中国书里也有类似的理论,就是梁漱溟所说的“好胜之心是身体的,是身体的就容易有那个两性的问题,这个时候也就想结婚了。”这个问题后面再说。外国书里关于人的动机的生物根源,以及人的生理与社会关系的论述很多,很详细。但是像梁漱溟这样简单的一语道破式的判断还没有。外国书讲究分析,中国书把结论直接拿出来。外国书注重个人的体质因素的分析,尤其是精神病学的分析。中国书几乎不做这种分析,虽然这也是时髦,但是不好做。
第一部分多读外国书(5)

**存储数据:**
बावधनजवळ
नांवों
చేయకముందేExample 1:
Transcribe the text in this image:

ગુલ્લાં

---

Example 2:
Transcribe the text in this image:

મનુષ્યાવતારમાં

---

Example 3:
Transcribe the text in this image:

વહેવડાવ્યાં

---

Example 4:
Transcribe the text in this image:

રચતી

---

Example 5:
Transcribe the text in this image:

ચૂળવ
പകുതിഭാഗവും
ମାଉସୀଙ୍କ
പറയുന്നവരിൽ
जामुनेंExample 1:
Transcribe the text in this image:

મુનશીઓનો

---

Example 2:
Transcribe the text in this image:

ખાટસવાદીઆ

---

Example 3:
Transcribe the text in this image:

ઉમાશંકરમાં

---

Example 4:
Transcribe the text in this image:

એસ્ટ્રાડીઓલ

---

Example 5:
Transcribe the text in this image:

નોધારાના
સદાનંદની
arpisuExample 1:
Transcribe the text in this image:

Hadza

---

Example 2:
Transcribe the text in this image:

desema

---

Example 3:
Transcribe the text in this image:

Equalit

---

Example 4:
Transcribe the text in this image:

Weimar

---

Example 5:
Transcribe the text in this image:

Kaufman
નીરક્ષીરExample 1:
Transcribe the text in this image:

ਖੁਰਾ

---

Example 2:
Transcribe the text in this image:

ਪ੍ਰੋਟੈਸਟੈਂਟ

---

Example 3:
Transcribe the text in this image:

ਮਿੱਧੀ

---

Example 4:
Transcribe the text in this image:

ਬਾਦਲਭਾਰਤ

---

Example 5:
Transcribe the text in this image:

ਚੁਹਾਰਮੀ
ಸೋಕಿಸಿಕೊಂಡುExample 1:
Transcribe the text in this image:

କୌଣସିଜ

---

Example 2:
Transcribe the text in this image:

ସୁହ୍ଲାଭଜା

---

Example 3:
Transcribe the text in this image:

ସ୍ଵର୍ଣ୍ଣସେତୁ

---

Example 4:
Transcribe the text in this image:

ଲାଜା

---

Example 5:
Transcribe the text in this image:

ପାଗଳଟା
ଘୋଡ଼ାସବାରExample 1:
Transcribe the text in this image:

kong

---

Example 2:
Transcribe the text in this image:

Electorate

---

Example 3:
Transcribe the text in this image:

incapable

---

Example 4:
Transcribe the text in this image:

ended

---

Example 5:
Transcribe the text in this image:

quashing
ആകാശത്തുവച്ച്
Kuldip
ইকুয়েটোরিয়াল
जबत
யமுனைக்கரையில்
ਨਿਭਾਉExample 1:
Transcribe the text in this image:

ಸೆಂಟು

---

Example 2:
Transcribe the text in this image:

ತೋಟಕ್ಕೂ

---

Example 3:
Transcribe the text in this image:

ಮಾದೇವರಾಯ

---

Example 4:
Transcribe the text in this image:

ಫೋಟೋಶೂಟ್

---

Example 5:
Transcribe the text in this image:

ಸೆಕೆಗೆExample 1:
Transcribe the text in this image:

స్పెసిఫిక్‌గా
---
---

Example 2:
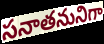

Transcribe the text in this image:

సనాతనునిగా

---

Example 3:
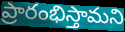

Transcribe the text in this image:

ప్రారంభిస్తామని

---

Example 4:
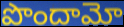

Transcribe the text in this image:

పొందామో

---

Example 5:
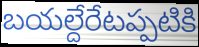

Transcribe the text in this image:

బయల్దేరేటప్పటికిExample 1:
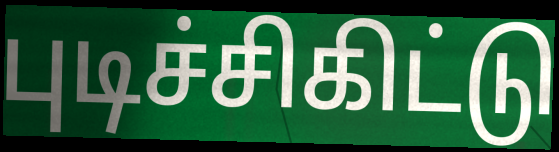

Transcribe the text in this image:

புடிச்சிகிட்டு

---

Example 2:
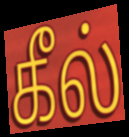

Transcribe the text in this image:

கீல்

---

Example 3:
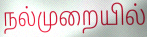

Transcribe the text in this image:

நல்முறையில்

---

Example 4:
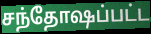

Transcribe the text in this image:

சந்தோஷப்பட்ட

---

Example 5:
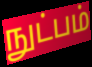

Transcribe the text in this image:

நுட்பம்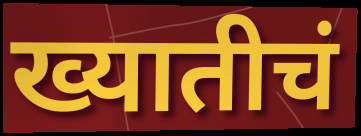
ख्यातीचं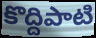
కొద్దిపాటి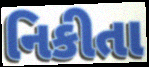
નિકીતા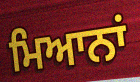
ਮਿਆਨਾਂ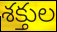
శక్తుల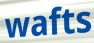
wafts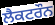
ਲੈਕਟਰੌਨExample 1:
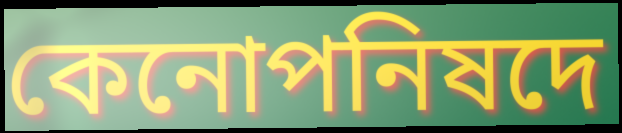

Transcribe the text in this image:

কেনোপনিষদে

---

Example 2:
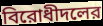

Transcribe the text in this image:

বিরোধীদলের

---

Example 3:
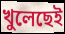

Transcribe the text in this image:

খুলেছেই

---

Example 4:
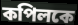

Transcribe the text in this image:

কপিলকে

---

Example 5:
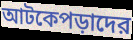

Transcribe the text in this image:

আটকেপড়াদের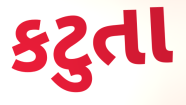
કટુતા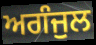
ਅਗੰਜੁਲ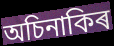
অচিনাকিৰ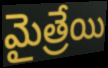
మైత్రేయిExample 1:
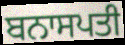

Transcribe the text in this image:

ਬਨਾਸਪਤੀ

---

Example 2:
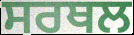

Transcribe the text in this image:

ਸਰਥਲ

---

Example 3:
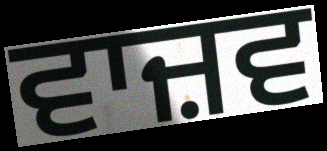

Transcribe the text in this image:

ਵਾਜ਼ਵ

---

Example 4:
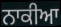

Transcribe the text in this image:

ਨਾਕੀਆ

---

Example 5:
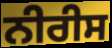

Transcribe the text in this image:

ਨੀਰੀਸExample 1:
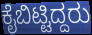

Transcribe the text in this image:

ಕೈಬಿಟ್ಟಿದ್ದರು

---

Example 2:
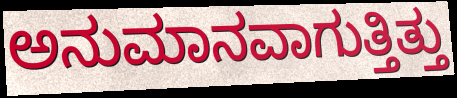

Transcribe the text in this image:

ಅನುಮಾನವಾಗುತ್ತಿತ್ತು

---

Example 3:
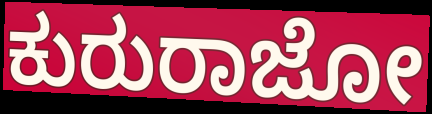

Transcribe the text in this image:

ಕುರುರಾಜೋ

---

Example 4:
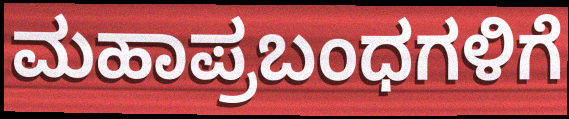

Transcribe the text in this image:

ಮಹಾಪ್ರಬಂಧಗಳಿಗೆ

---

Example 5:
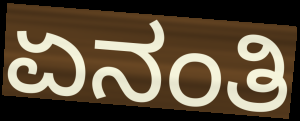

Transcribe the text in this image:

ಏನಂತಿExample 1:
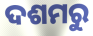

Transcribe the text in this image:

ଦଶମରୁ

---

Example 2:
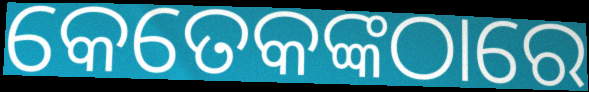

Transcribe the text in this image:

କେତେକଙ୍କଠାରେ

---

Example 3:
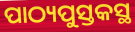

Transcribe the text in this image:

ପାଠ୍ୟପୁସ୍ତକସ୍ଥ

**练习任务:** 把提取文本中从“中国书里也有类似的理论,就是”开始、一直到“第一部分多读外国书(5)”为止的文字一字不差地重写出来。 完成任务不需要参考材料。

**任务结果:**
中国书里也有类似的理论,就是梁漱溟所说的“好胜之心是身体的,是身体的就容易有那个两性的问题,这个时候也就想结婚了。”这个问题后面再说。外国书里关于人的动机的生物根源,以及人的生理与社会关系的论述很多,很详细。但是像梁漱溟这样简单的一语道破式的判断还没有。外国书讲究分析,中国书把结论直接拿出来。外国书注重个人的体质因素的分析,尤其是精神病学的分析。中国书几乎不做这种分析,虽然这也是时髦,但是不好做。
第一部分多读外国书(5)